┌─ QUOTED PASSAGE
The original Das xBoot split the community down the middle. Half the forum called it the best high-volatility slot ever built. The other half described three-hour sessions that ended with nothing. Both sides were correct. Das xBoot 2 arrives with the same WWII submarine setting, the same xWays engine and a redesigned grid that changes the tempo enough to matter.
The facts first. Das xBoot 2 is a Nolimit City slot on a 6x4 grid with xWays as the core win mechanic. The RTP is 95.94% and the max win is 59,999x. Stakes run from US$ 0.10 to US$ 100. Four bonus buys: Silent Hunter Spins at 80x, Wolf Pack Spins at 250x, Lucky Draw at 290x, and Battle of the Atlantic at 750x.
8.5 / 10Nolimit City · Dec 2025I came to this game already familiar with the original, which I reviewed separately at /en/slots/das-x-boot. The sequel keeps what worked and extends the buy ladder considerably. It also ships with a 95.94% RTP, which is slightly below both the first game and Nolimit City's typical flagship range. I flag that honestly below because it matters across long sessions for players at slot.report.
For players in Nigeria, Kenya and Ghana the game is available at crypto-first operators. I cover the practical funding route at the end, because that is where the friction usually sits, not in the game itself.
This sequel sits in the Nolimit City catalogue alongside San Quentin, Tombstone and the first xBoot. All of them run on variations of the same xWays and xNudge engine. The sequel's cleaner grid changes how the expansion plays out, and the four-tier buy ladder gives the session more shape than the two-option original. See the how we test page for my full scoring method, and here is what my sessions showed.
| Spec | Detail |
|---|---|
| Provider | Nolimit City |
| Release | December 2025 |
| Grid | 6x4 (regular, 24 symbol positions) |
| Win mechanic | xWays (ways-to-win expansion) |
| RTP | 95.94% |
| Volatility | Very high |
| Max win | 59,999x |
| Stakes | US$ 0.10 – US$ 100 |
| Bonus buy 1 | Silent Hunter Spins — 80x |
| Bonus buy 2 | Wolf Pack Spins — 250x |
| Bonus buy 3 | Lucky Draw — 290x |
| Bonus buy 4 | Battle of the Atlantic — 750x |
The shift from the first game's irregular 2-3-4-4-3-2 layout to a regular 6x4 grid is the first mechanical difference worth noting. The predecessor had different reel heights, which meant the ways count varied more erratically between spins. The sequel starts every spin from the same 24-position base. xWays expansion still modifies the ways count each time one lands, but the baseline is uniform and easier to read.
└─
┌─ GIVEN DATA
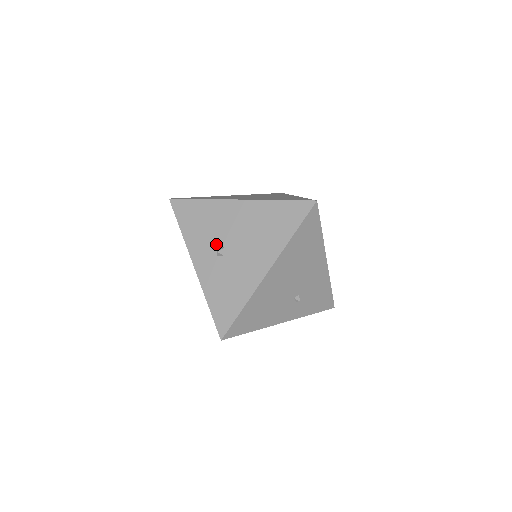
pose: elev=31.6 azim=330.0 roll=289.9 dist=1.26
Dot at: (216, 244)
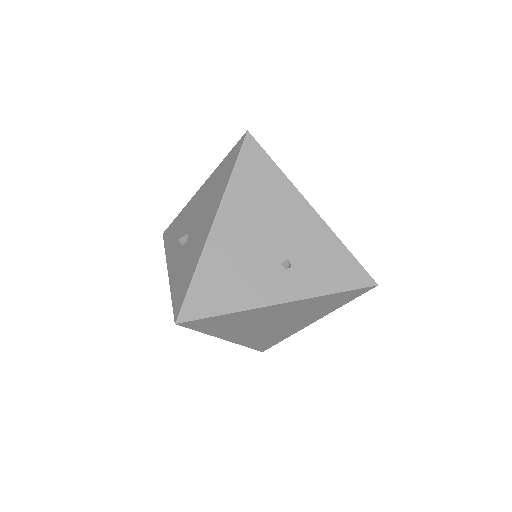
└─
TASK 1
Answer these questions from the Das xBoot 2 review:
(a) What reel layout did the first Das xBoot use?
(b) How much does the Wolf Pack Spins bonus buy cost?
(c) Which three countries does the review name in connection with crypto-first operators?
TASK 2
Carry on the Das xBoot 2 review from its last sentence.
The lines have nothing to do with the Das xBoot 2 review.

TASK OUTPUT 1
(a) An irregular 2-3-4-4-3-2 layout.
(b) 250x.
(c) Nigeria, Kenya and Ghana.

TASK OUTPUT 2
The mechanic carries over exactly from the original. An xWays symbol reveals a random number of identical base symbols when it lands, expanding the reel it sits on. It does not substitute like a wild. It reveals, and those revealed symbols join the ways-to-win count for that spin. On a reel with four positions, an xWays might reveal two symbols or fill all four.
Two xWays landing together compound the effect. I tracked the highest single-spin ways count during my sessions at well above the default. When the central reels both expand fully, the grid becomes a dense wall of matching symbols. The win mechanics cascade across every combination. That is when the machine earns its ceiling of 59,999x.
xNudge wilds work the same way. They nudge to fill a reel entirely, and each nudge step adds 1x to the wild's multiplier. A two-step nudge carries 3x. A three-step nudge carries 4x. The multiplier only pays on wins involving that wild. On spins where the wild lands with no matching clusters nearby, the multiplier has nothing to apply. The result comes to nothing.
They happen constantly. The hit rate on this class of NLC slot runs near 25 to 30 percent, which means most spins close at zero. xWays lands, the reel expands, and no winning combination forms across the six reels. The display looks dramatic and pays nothing. Knowing that in advance is the difference between a planned session and an unpleasant one. The how we test page documents how I factor dead-spin rate into every score.
My own sessions at US$ 0.20 stake ran for stretches of 40 to 60 consecutive spins without anything worth remembering. That is not unusual for this engine. It is the toll the design charges for the occasional spin that returns 500x or more.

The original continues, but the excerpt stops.